March Events in Reykjavik
Even if you decide to stay close to the capital city, you’ll have plenty of options for entertainment and activities. Many interesting and unique events occur in March:
- The Food and Fun Festival is a “culinary circus” that runs for the entire month, but its capstone event typically takes place the first weekend in March. Visiting chefs from across the globe converge on the city for collaborations with local restauranteurs, with the goal of creating innovative new dishes with locally-sourced ingredients.
- The Battle of the Bands, also known as the Icelandic Music Experiment, pits as many as 50 young artists against each other in a competition that can catapult new groups to international fame. The contest is geared primarily toward groups with members under the age of 25, and the event famously launched the successful career of the band Of Monsters and Men in 2010.
- On a slightly different musical note, the Reykjavík Folk Festival is a three-day celebration of Icelandic folk music, which is one of the country’s most popular genres. Held at the Kex Hostel, the event draws thousands of fans each year for performances by roughly a dozen bands.
- Now entering its tenth year, the annual Reykjavík Fashion Festival puts Icelandic design in the spotlight, with the hottest new designers unveiling their seasonal collections at Harpa Concert Hall.

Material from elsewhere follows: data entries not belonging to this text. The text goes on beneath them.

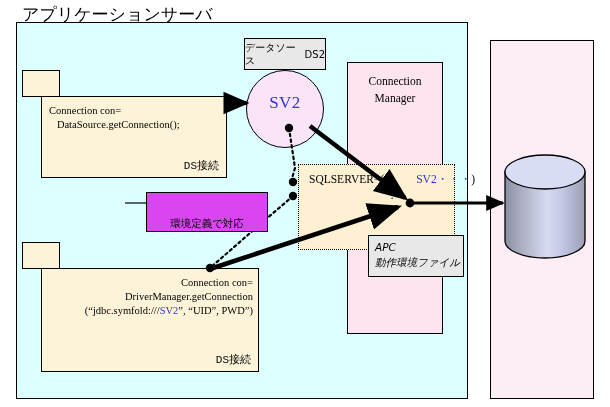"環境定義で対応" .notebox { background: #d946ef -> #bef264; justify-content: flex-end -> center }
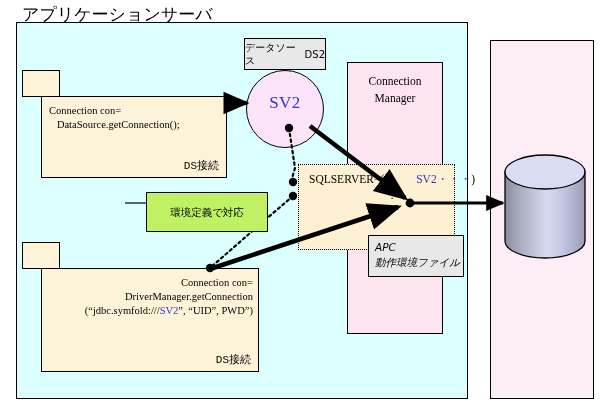"APC 動作環境ファイル" .apcbox { font-style: italic -> none }
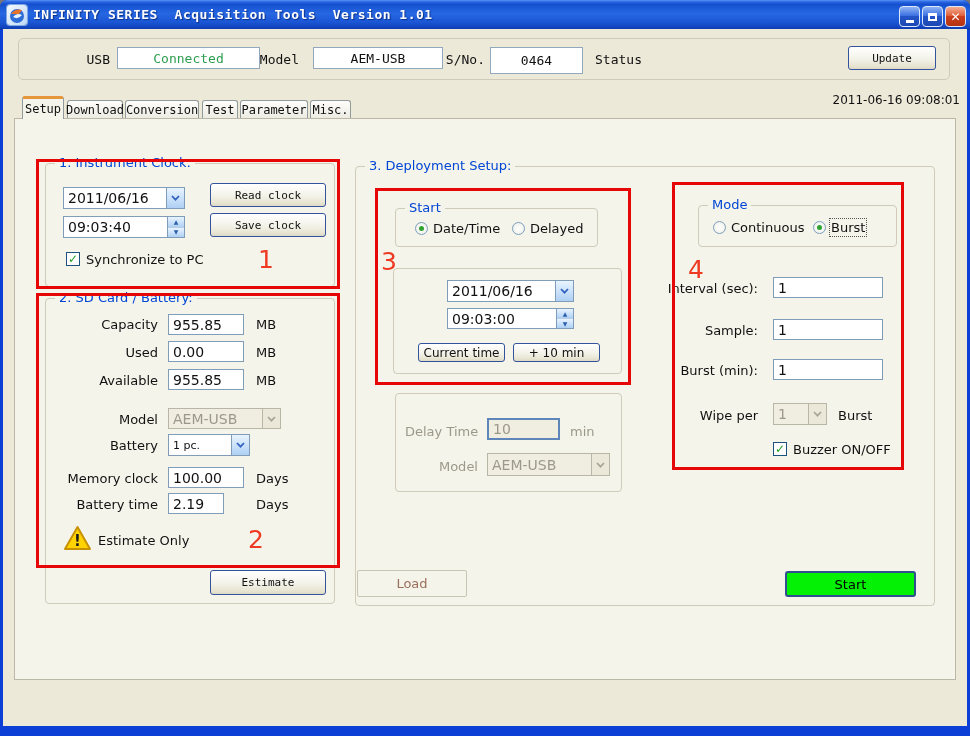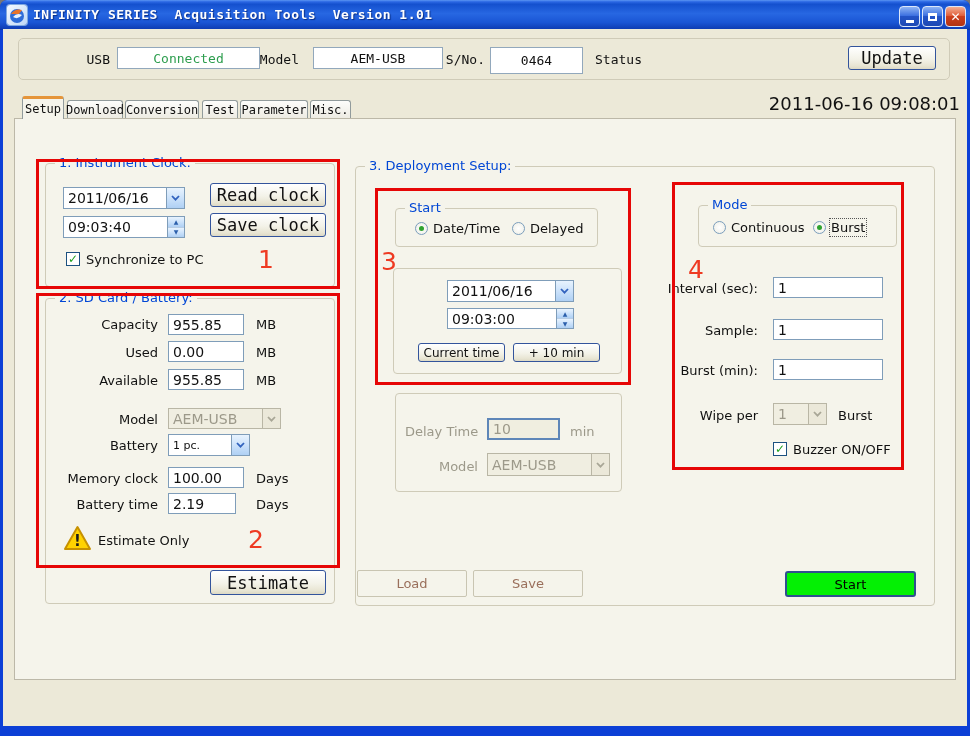"Update" .xp-btn { font-size: 17px -> 11px }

- Like its “No-Shave November” counterpart in the United States, Iceland observes “Moustache March” to increase awareness around male-specific cancer and other men’s health issues. The month is packed with fundraisers and other events to bolster research efforts. Even city buses get in on the fun with large moustaches attached to their front bumpers.
Final Thoughts on Iceland in March
Though the summer and winter months are the most popular times to visit Iceland, planning a trip in March has considerable advantages, including smaller crowds and opportunities to partake in all the country’s best-known activities, such as ice caving, whale-watching and of course, viewing the Northern Lights.
You may even be able to score great deals by traveling during this off-peak time for tourists. Armed with the tips and information in this article, you’re ready to plan an exciting, stress-free trip that’s sure to be one of the most memorable of your lifetime.